Algumas das propostas e análises de Sá Carneiro aparecem ainda como surpreendentemente atuais, como é o caso da resposta à pergunta sobre o sistema de saúde nas páginas 263-264, ou a discussão dos perigos da incerteza e desconfiança generalizadas, que se encontra nas páginas 160-161. 

Em termos práticos e simplificados, a linha que deve ser seguida, no meu ver, resume a Social-Democracia a uma combinação de um intervencionismo Keynesiano responsável, com foco na manutenção do pleno emprego e no crescimento a longo-prazo, a nível económico, e de um progressismo moderado, em que se tente harmonizar as correntes mais recentes com os setores mais conservadores da população, na esfera social. 

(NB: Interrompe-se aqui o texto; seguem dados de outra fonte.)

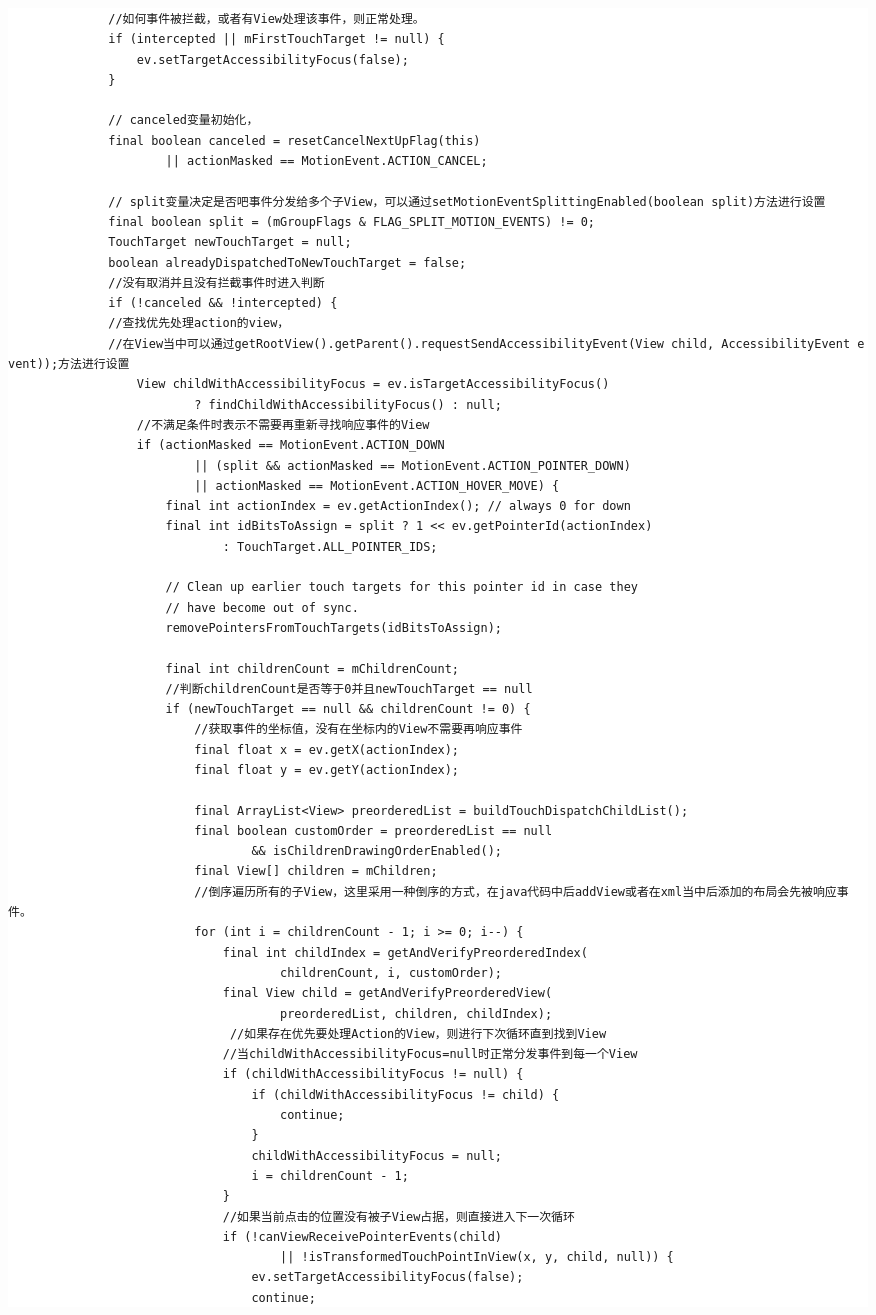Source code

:                   //如何事件被拦截，或者有View处理该事件，则正常处理。
                  if (intercepted || mFirstTouchTarget != null) {
                      ev.setTargetAccessibilityFocus(false);
                  }

                  // canceled变量初始化，
                  final boolean canceled = resetCancelNextUpFlag(this)
                          || actionMasked == MotionEvent.ACTION_CANCEL;

                  // split变量决定是否吧事件分发给多个子View，可以通过setMotionEventSplittingEnabled(boolean split)方法进行设置
                  final boolean split = (mGroupFlags & FLAG_SPLIT_MOTION_EVENTS) != 0;
                  TouchTarget newTouchTarget = null;
                  boolean alreadyDispatchedToNewTouchTarget = false;
                  //没有取消并且没有拦截事件时进入判断
                  if (!canceled && !intercepted) {
                  //查找优先处理action的view，
                  //在View当中可以通过getRootView().getParent().requestSendAccessibilityEvent(View child, AccessibilityEvent event));方法进行设置
                      View childWithAccessibilityFocus = ev.isTargetAccessibilityFocus()
                              ? findChildWithAccessibilityFocus() : null;
                      //不满足条件时表示不需要再重新寻找响应事件的View
                      if (actionMasked == MotionEvent.ACTION_DOWN
                              || (split && actionMasked == MotionEvent.ACTION_POINTER_DOWN)
                              || actionMasked == MotionEvent.ACTION_HOVER_MOVE) {
                          final int actionIndex = ev.getActionIndex(); // always 0 for down
                          final int idBitsToAssign = split ? 1 << ev.getPointerId(actionIndex)
                                  : TouchTarget.ALL_POINTER_IDS;

                          // Clean up earlier touch targets for this pointer id in case they
                          // have become out of sync.
                          removePointersFromTouchTargets(idBitsToAssign);

                          final int childrenCount = mChildrenCount;
                          //判断childrenCount是否等于0并且newTouchTarget == null
                          if (newTouchTarget == null && childrenCount != 0) {
                              //获取事件的坐标值，没有在坐标内的View不需要再响应事件
                              final float x = ev.getX(actionIndex);
                              final float y = ev.getY(actionIndex);

                              final ArrayList<View> preorderedList = buildTouchDispatchChildList();
                              final boolean customOrder = preorderedList == null
                                      && isChildrenDrawingOrderEnabled();
                              final View[] children = mChildren;
                              //倒序遍历所有的子View，这里采用一种倒序的方式，在java代码中后addView或者在xml当中后添加的布局会先被响应事件。
                              for (int i = childrenCount - 1; i >= 0; i--) {
                                  final int childIndex = getAndVerifyPreorderedIndex(
                                          childrenCount, i, customOrder);
                                  final View child = getAndVerifyPreorderedView(
                                          preorderedList, children, childIndex);
                                   //如果存在优先要处理Action的View，则进行下次循环直到找到View
                                  //当childWithAccessibilityFocus=null时正常分发事件到每一个View
                                  if (childWithAccessibilityFocus != null) {
                                      if (childWithAccessibilityFocus != child) {
                                          continue;
                                      }
                                      childWithAccessibilityFocus = null;
                                      i = childrenCount - 1;
                                  }
                                  //如果当前点击的位置没有被子View占据，则直接进入下一次循环
                                  if (!canViewReceivePointerEvents(child)
                                          || !isTransformedTouchPointInView(x, y, child, null)) {
                                      ev.setTargetAccessibilityFocus(false);
                                      continue;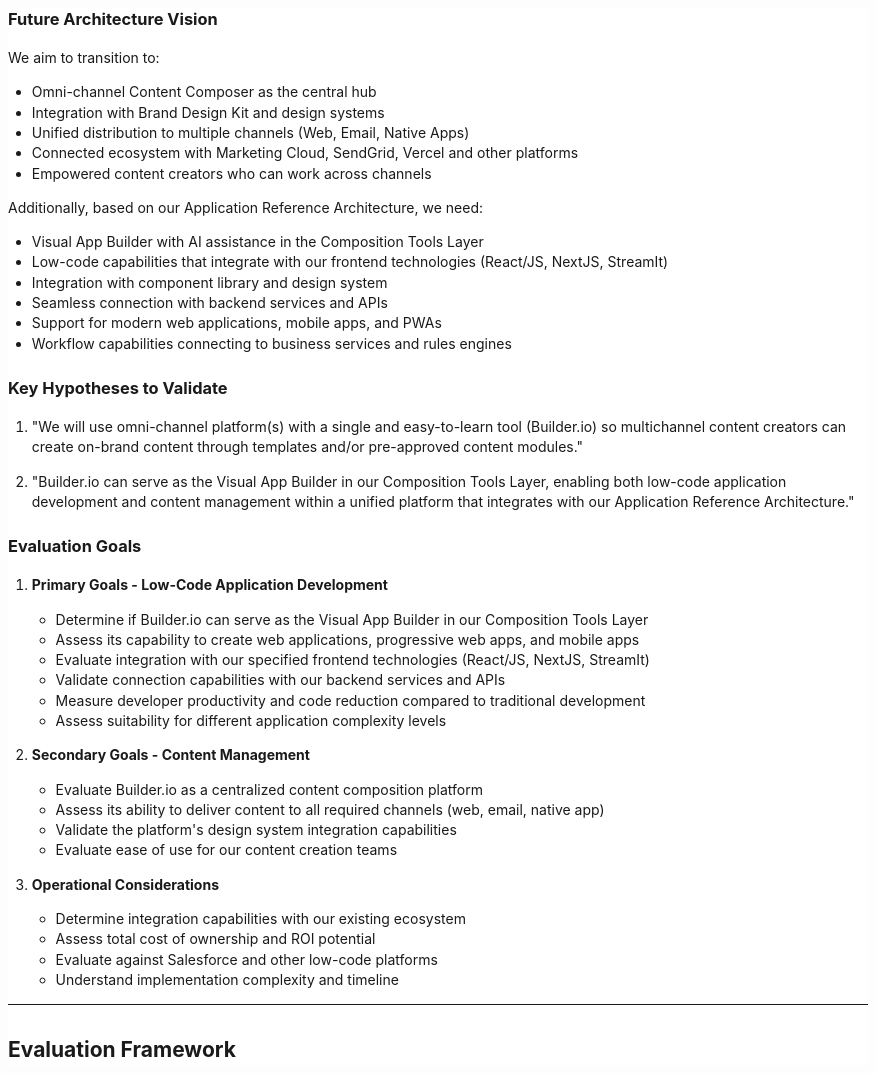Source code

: ### Future Architecture Vision

We aim to transition to:
- Omni-channel Content Composer as the central hub
- Integration with Brand Design Kit and design systems
- Unified distribution to multiple channels (Web, Email, Native Apps)
- Connected ecosystem with Marketing Cloud, SendGrid, Vercel and other platforms
- Empowered content creators who can work across channels

Additionally, based on our Application Reference Architecture, we need:
- Visual App Builder with AI assistance in the Composition Tools Layer
- Low-code capabilities that integrate with our frontend technologies (React/JS, NextJS, StreamIt)
- Integration with component library and design system
- Seamless connection with backend services and APIs
- Support for modern web applications, mobile apps, and PWAs
- Workflow capabilities connecting to business services and rules engines

### Key Hypotheses to Validate

1. "We will use omni-channel platform(s) with a single and easy-to-learn tool (Builder.io) so multichannel content creators can create on-brand content through templates and/or pre-approved content modules."

2. "Builder.io can serve as the Visual App Builder in our Composition Tools Layer, enabling both low-code application development and content management within a unified platform that integrates with our Application Reference Architecture."

### Evaluation Goals

1. **Primary Goals - Low-Code Application Development**
   - Determine if Builder.io can serve as the Visual App Builder in our Composition Tools Layer
   - Assess its capability to create web applications, progressive web apps, and mobile apps
   - Evaluate integration with our specified frontend technologies (React/JS, NextJS, StreamIt)
   - Validate connection capabilities with our backend services and APIs
   - Measure developer productivity and code reduction compared to traditional development
   - Assess suitability for different application complexity levels

2. **Secondary Goals - Content Management**
   - Evaluate Builder.io as a centralized content composition platform
   - Assess its ability to deliver content to all required channels (web, email, native app)
   - Validate the platform's design system integration capabilities
   - Evaluate ease of use for our content creation teams

3. **Operational Considerations**
   - Determine integration capabilities with our existing ecosystem
   - Assess total cost of ownership and ROI potential
   - Evaluate against Salesforce and other low-code platforms
   - Understand implementation complexity and timeline

---

## Evaluation Framework
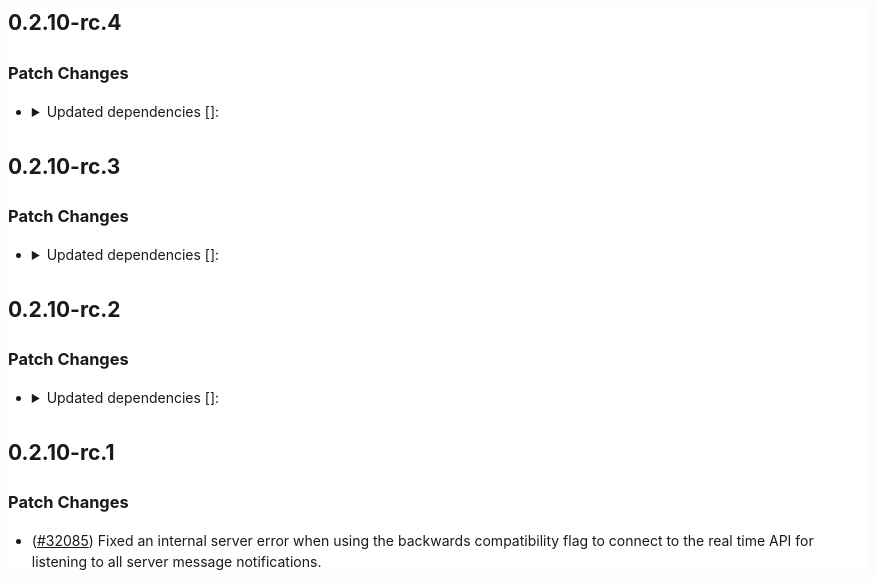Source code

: ## 0.2.10-rc.4

### Patch Changes

- <details><summary>Updated dependencies []:</summary></details>

## 0.2.10-rc.3

### Patch Changes

- <details><summary>Updated dependencies []:</summary></details>

## 0.2.10-rc.2

### Patch Changes

- <details><summary>Updated dependencies []:</summary></details>

## 0.2.10-rc.1

### Patch Changes

- ([#32085](https://github.com/RocketChat/Rocket.Chat/pull/32085)) Fixed an internal server error when using the backwards compatibility flag to connect to the real time API for listening to all server message notifications.
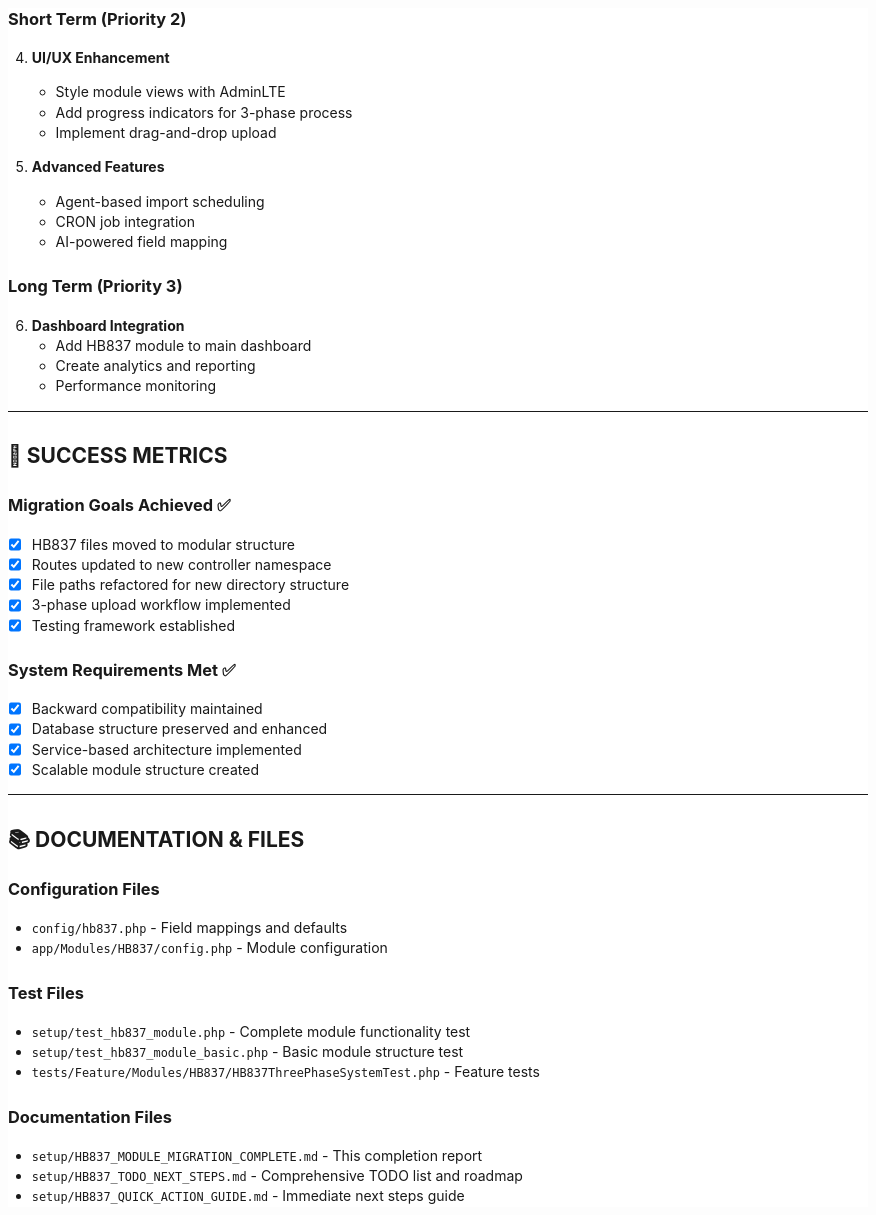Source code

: ### Short Term (Priority 2)
4. **UI/UX Enhancement**
   - Style module views with AdminLTE
   - Add progress indicators for 3-phase process
   - Implement drag-and-drop upload

5. **Advanced Features**
   - Agent-based import scheduling
   - CRON job integration
   - AI-powered field mapping

### Long Term (Priority 3)
6. **Dashboard Integration**
   - Add HB837 module to main dashboard
   - Create analytics and reporting
   - Performance monitoring

---

## 🎯 SUCCESS METRICS

### Migration Goals Achieved ✅
- [x] HB837 files moved to modular structure
- [x] Routes updated to new controller namespace  
- [x] File paths refactored for new directory structure
- [x] 3-phase upload workflow implemented
- [x] Testing framework established

### System Requirements Met ✅
- [x] Backward compatibility maintained
- [x] Database structure preserved and enhanced
- [x] Service-based architecture implemented
- [x] Scalable module structure created

---

## 📚 DOCUMENTATION & FILES

### Configuration Files
- `config/hb837.php` - Field mappings and defaults
- `app/Modules/HB837/config.php` - Module configuration

### Test Files
- `setup/test_hb837_module.php` - Complete module functionality test
- `setup/test_hb837_module_basic.php` - Basic module structure test
- `tests/Feature/Modules/HB837/HB837ThreePhaseSystemTest.php` - Feature tests

### Documentation Files
- `setup/HB837_MODULE_MIGRATION_COMPLETE.md` - This completion report
- `setup/HB837_TODO_NEXT_STEPS.md` - Comprehensive TODO list and roadmap
- `setup/HB837_QUICK_ACTION_GUIDE.md` - Immediate next steps guide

A adoção deste prisma implica a aproximação do PPD/PSD ao “núcleo” do espectro político, de maneira a tentar ganhar o eleitorado puramente de centro, e o máximo possível dos eleitorados de centro-esquerda, deixado a mercê pelo PS, e de centro-direita. Mas isto deve acontecer rejeitando “totalmente a ideia do partido de elite, condutor de massas pouco esclarecidas ou manipuladas” (p. 278), e sem “dogmatismos nem preconceitos, rejeitando o totalitarismo de direita ou esquerda” (p. 179). 

O pior que poderia acontecer ao Partido Social-Democrata, e ao país como um todo, seria o regresso do primeiro ao centro-direita, à procura de uma coligação com a direita moderada, deixando o segundo ainda mais polarizado e fragmentado do que já se encontra atualmente, e, potencialmente, numa situação ingovernável. 


*Francisco Sá Carneiro. (2010). Por uma
Social-Democracia Portuguesa
(2da ed.). Dom Quixote

© Renascença
Diogo Lima

Estudante de economia, com ambições de um dia ser professor de macroeconomia. Tem a mania que entende melhor que ninguém a Teoria Geral, que está a ler há 3 anos. Gosta de mandar uns soundbytes sobre política, tennis, futebol, F1 e história. É maluco por Star Wars desde que se lembra, ao ponto de ir ver o mesmo filme ao cinema mais de uma vez, independentemente da qualidade.